Activity => Each line that includes the word "Window" should be copied from the records.

Material for the task =>
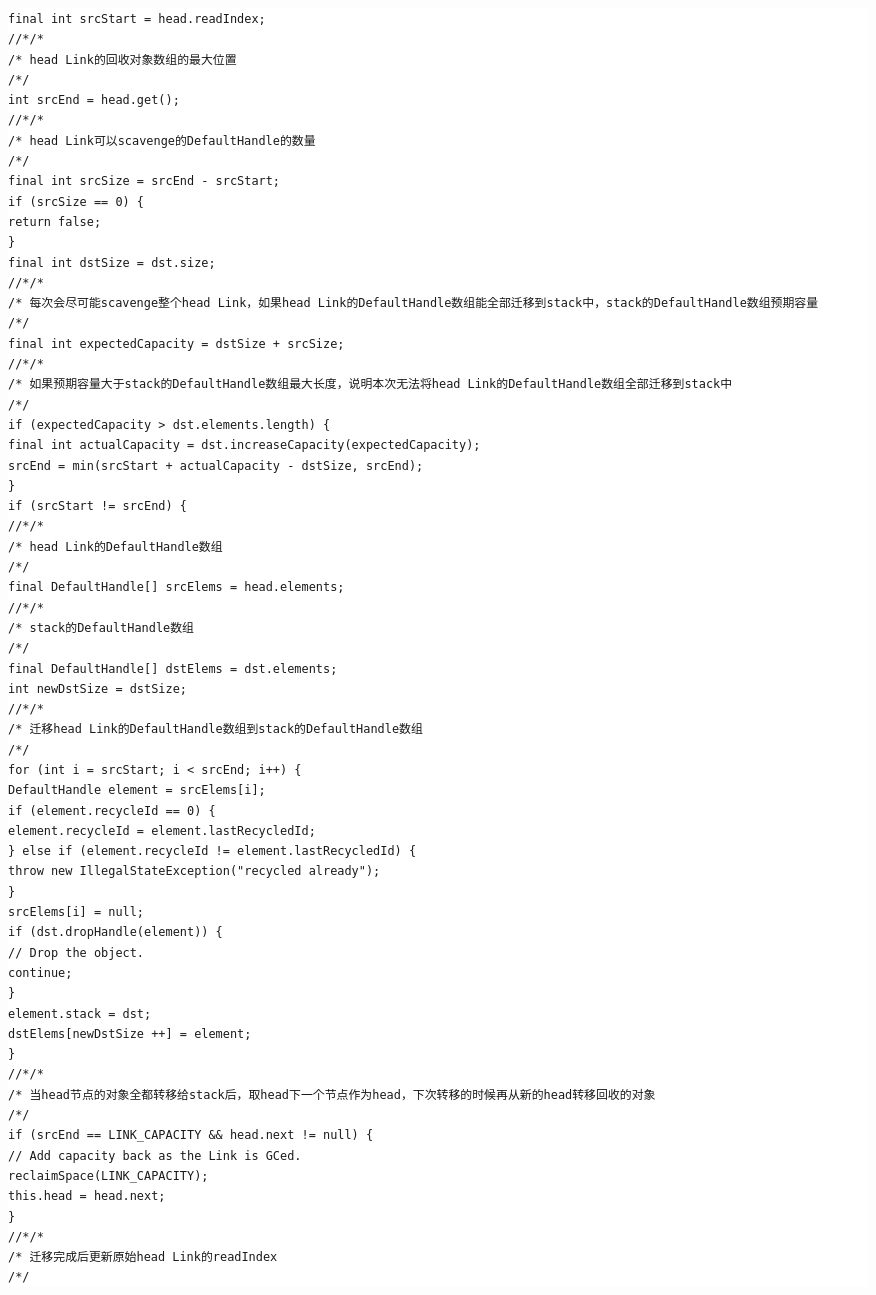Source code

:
 ```
final int srcStart = head.readIndex;
//*/*
/* head Link的回收对象数组的最大位置
/*/
int srcEnd = head.get();
//*/*
/* head Link可以scavenge的DefaultHandle的数量
/*/
final int srcSize = srcEnd - srcStart;
if (srcSize == 0) {
return false;
}
final int dstSize = dst.size;
//*/*
/* 每次会尽可能scavenge整个head Link，如果head Link的DefaultHandle数组能全部迁移到stack中，stack的DefaultHandle数组预期容量
/*/
final int expectedCapacity = dstSize + srcSize;
//*/*
/* 如果预期容量大于stack的DefaultHandle数组最大长度，说明本次无法将head Link的DefaultHandle数组全部迁移到stack中
/*/
if (expectedCapacity > dst.elements.length) {
final int actualCapacity = dst.increaseCapacity(expectedCapacity);
srcEnd = min(srcStart + actualCapacity - dstSize, srcEnd);
}
if (srcStart != srcEnd) {
//*/*
/* head Link的DefaultHandle数组
/*/
final DefaultHandle[] srcElems = head.elements;
//*/*
/* stack的DefaultHandle数组
/*/
final DefaultHandle[] dstElems = dst.elements;
int newDstSize = dstSize;
//*/*
/* 迁移head Link的DefaultHandle数组到stack的DefaultHandle数组
/*/
for (int i = srcStart; i < srcEnd; i++) {
DefaultHandle element = srcElems[i];
if (element.recycleId == 0) {
element.recycleId = element.lastRecycledId;
} else if (element.recycleId != element.lastRecycledId) {
throw new IllegalStateException("recycled already");
}
srcElems[i] = null;
if (dst.dropHandle(element)) {
// Drop the object.
continue;
}
element.stack = dst;
dstElems[newDstSize ++] = element;
}
//*/*
/* 当head节点的对象全都转移给stack后，取head下一个节点作为head，下次转移的时候再从新的head转移回收的对象
/*/
if (srcEnd == LINK_CAPACITY && head.next != null) {
// Add capacity back as the Link is GCed.
reclaimSpace(LINK_CAPACITY);
this.head = head.next;
}
//*/*
/* 迁移完成后更新原始head Link的readIndex
/*/
```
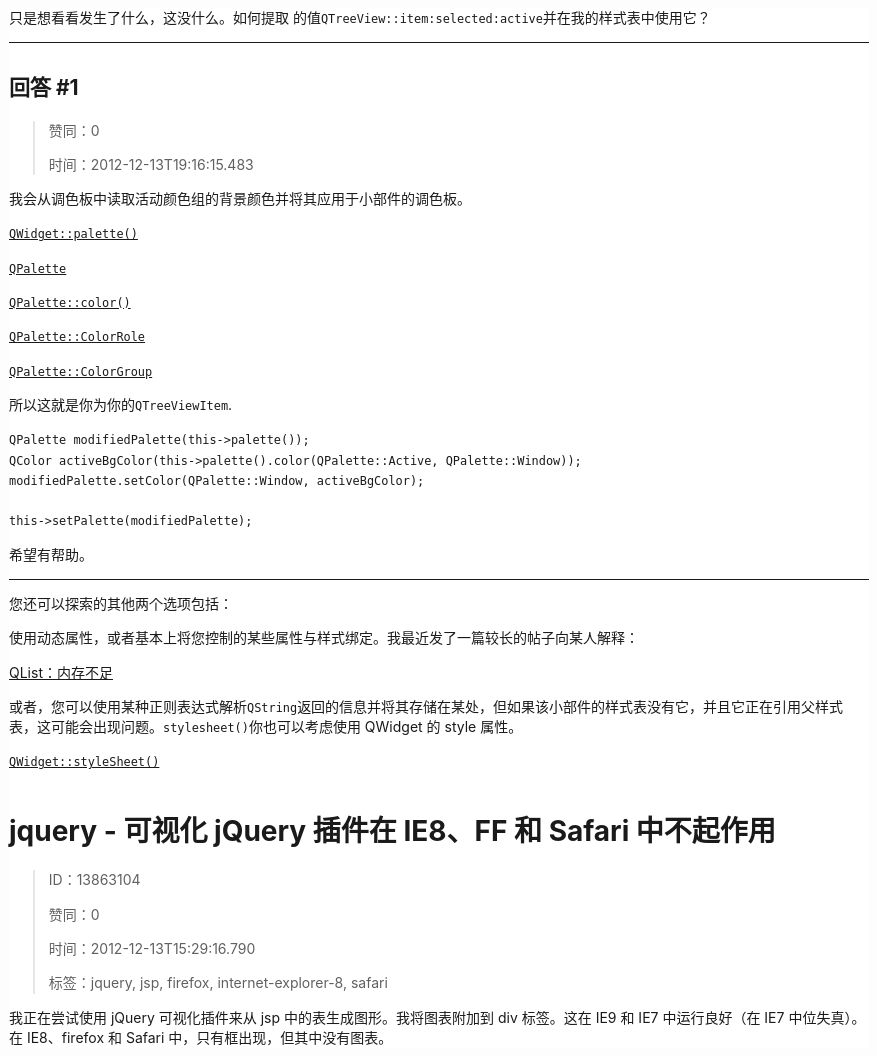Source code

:只是想看看发生了什么，这没什么。如何提取 的值`QTreeView::item:selected:active`并在我的样式表中使用它？

* * *

## 回答 #1

> 赞同：0
> 
> 时间：2012-12-13T19:16:15.483

我会从调色板中读取活动颜色组的背景颜色并将其应用于小部件的调色板。

[`QWidget::palette()`](http://qt-project.org/doc/qt-4.8/qwidget.html#palette-prop)

[`QPalette`](http://qt-project.org/doc/qt-4.8/QPalette.html)

[`QPalette::color()`](http://qt-project.org/doc/qt-4.8/qpalette.html#color)

[`QPalette::ColorRole`](http://qt-project.org/doc/qt-4.8/qpalette.html#ColorRole-enum)

[`QPalette::ColorGroup`](http://qt-project.org/doc/qt-4.8/qpalette.html#ColorGroup-enum)

所以这就是你为你的`QTreeViewItem`.

```
QPalette modifiedPalette(this->palette());
QColor activeBgColor(this->palette().color(QPalette::Active, QPalette::Window));
modifiedPalette.setColor(QPalette::Window, activeBgColor);

this->setPalette(modifiedPalette); 
```

希望有帮助。

* * *

您还可以探索的其他两个选项包括：

使用动态属性，或者基本上将您控制的某些属性与样式绑定。我最近发了一篇较长的帖子向某人解释：

[QList：内存不足](https://stackoverflow.com/questions/13564823/qlist-out-of-memory/13568733#13568733)

或者，您可以使用某种正则表达式解析`QString`返回的信息并将其存储在某处，但如果该小部件的样式表没有它，并且它正在引用父样式表，这可能会出现问题。`stylesheet()`你也可以考虑使用 QWidget 的 style 属性。

[`QWidget::styleSheet()`](http://qt-project.org/doc/qt-4.8/qwidget.html#styleSheet-prop)

# jquery - 可视化 jQuery 插件在 IE8、FF 和 Safari 中不起作用

> ID：13863104
> 
> 赞同：0
> 
> 时间：2012-12-13T15:29:16.790
> 
> 标签：jquery, jsp, firefox, internet-explorer-8, safari

我正在尝试使用 jQuery 可视化插件来从 jsp 中的表生成图形。我将图表附加到 div 标签。这在 IE9 和 IE7 中运行良好（在 IE7 中位失真）。在 IE8、firefox 和 Safari 中，只有框出现，但其中没有图表。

Output =>
QColor activeBgColor(this->palette().color(QPalette::Active, QPalette::Window));
modifiedPalette.setColor(QPalette::Window, activeBgColor);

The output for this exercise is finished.